Review: The Brotherhood of the Seven Kings by L. T. Meade

Kindle eBook, n.pag.
Published 2006 (originally 1898)
Read October 2018
The Brotherhood of the Seven Kings by L. T. Meade and Robert Eustace
He brought out his microscope, which I saw, to my delight, was of the latest design, and I set to work at once, while he watched me with evident interest. At last the crucial moment came, and I bent over the instrument and adjusted the focus on my preparation. My suspicions were only too well confirmed by which I had extracted what I saw.
I previously read an excerpt from The Brotherhood of the Seven Kings in The Sorceress of the Strand and Other Stories, but the whole thing is on Project Gutenberg. Brotherhood is actually very similar to Sorceress: a scientific man keeps running into the dastardly plans of a scientific woman taking London by storm, a woman both beautiful and vaguely occult. Brotherhood was serialized (in The Strand), but it's somewhere between a Charles Dickens novel and a Sherlock Holmes story. It's not one big story like a Dickens serial, but it's not a string of standalones like Doyle's Holmes stories.

Rather, Norman Head (who studied physiology at Cambridge, but never qualified, and now does it out of sheer love) has a different encounter with some agent of Madame Koluchy's in each story. Sometimes he wins, sometime Koluchy wins, and the stories gradually chart their battle. It's like one of those tv series where the same bad guy is behind every plot, and sometime the situation changes, but mostly it remains static until the season finale.
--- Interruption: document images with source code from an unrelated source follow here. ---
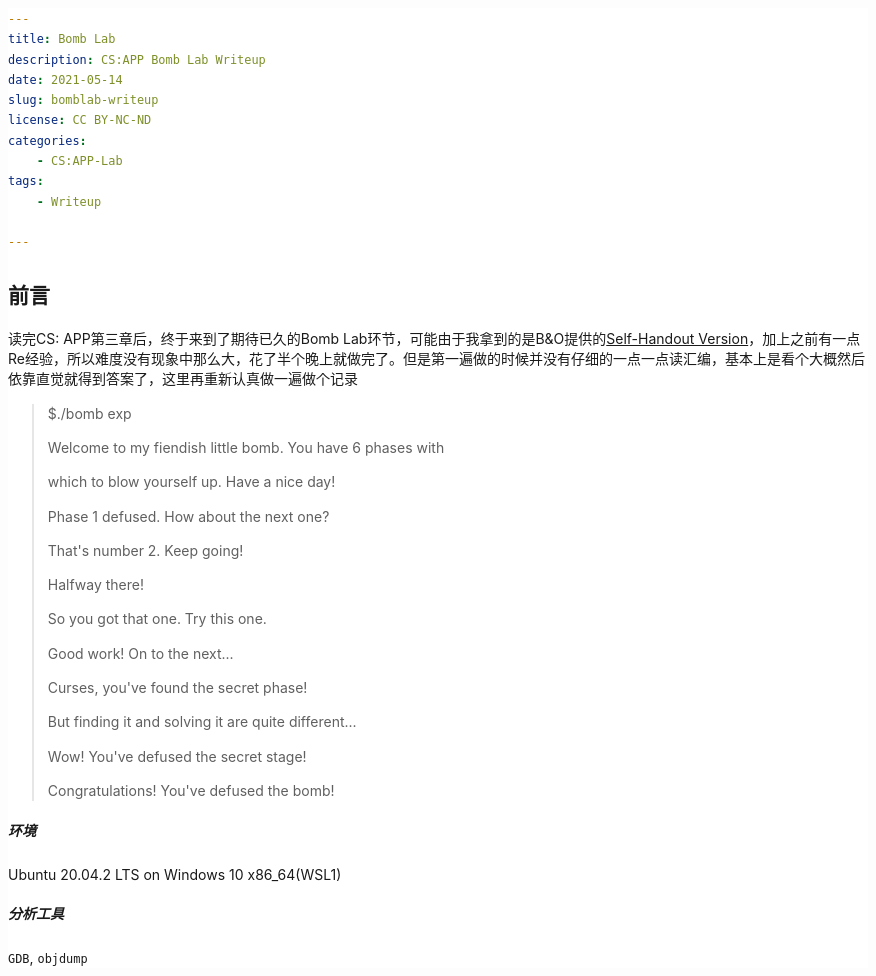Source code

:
 ```yaml
---
title: Bomb Lab
description: CS:APP Bomb Lab Writeup
date: 2021-05-14
slug: bomblab-writeup
license: CC BY-NC-ND
categories:
    - CS:APP-Lab
tags:
    - Writeup

---
```


## 前言

读完CS: APP第三章后，终于来到了期待已久的Bomb Lab环节，可能由于我拿到的是B&O提供的[Self-Handout Version](http://csapp.cs.cmu.edu/3e/bomb.tar)，加上之前有一点Re经验，所以难度没有现象中那么大，花了半个晚上就做完了。但是第一遍做的时候并没有仔细的一点一点读汇编，基本上是看个大概然后依靠直觉就得到答案了，这里再重新认真做一遍做个记录

> $./bomb exp
>
> Welcome to my fiendish little bomb. You have 6 phases with
> 
> which to blow yourself up. Have a nice day!
> 
> Phase 1 defused. How about the next one?
> 
> That's number 2.  Keep going!
> 
> Halfway there!
> 
> So you got that one.  Try this one.
> 
> Good work!  On to the next...
> 
> Curses, you've found the secret phase!
> 
> But finding it and solving it are quite different...
> 
> Wow! You've defused the secret stage!
> 
> Congratulations! You've defused the bomb!

##### 环境

Ubuntu 20.04.2 LTS on Windows 10 x86_64(WSL1)

##### 分析工具

`GDB`, `objdump`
The stories are decent, if not great. Meade over-depends on characters giving long backstory dumps to one another, which sucks the tension out of some tales, but other I enjoyed. Most stories have some kind of scientific conceit at their heart, making them borderline science fiction or maybe technothrillers-- people killed with new disease strains, or burglars using pendulums, or a temperature-triggered explosive, or x-rays used as a weapon. (The book has a co-writing credit for Robert Eustance; Janis Dawson's introduction to Sorceress says this is Robert Eustace Barton, who provided Meade with medical/scientific information while she wrote the stories herself [19].)
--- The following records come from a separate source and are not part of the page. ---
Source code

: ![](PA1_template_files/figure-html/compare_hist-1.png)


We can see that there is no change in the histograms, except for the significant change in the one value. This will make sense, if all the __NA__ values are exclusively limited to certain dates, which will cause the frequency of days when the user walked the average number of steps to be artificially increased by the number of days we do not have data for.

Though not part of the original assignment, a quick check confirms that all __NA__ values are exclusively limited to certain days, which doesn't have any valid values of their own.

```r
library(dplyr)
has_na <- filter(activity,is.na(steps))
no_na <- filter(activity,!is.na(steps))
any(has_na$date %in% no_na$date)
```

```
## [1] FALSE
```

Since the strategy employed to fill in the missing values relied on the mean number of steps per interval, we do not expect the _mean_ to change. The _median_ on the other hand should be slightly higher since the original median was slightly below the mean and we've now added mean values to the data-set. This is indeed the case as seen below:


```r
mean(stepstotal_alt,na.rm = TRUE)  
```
Madame Koluchy herself is kind of the best part. She's barely in the stories, usually working through agents, but that makes her all the more captivating. She's supposedly a scientist, and she does indeed invent things, but this is mostly what we're told about her. When we are actually shown her, her effect is more occult; she pulls people into her orbit with her beauty, and grants them what they desire if they help her advance the power of the Brotherhood of the Seven Kings. Boring old Norman Head (and his lawyer friend) are hardly worthy adversaries; Head used to be a member of the Brotherhood and in love with Koluchy, but it's hard to imagine this. A version of this with more Madame Koluchy, and more consistently intriguing and varied plots, would be a good book, but as it is, we have a pedestrian one with occasional flashes of interest.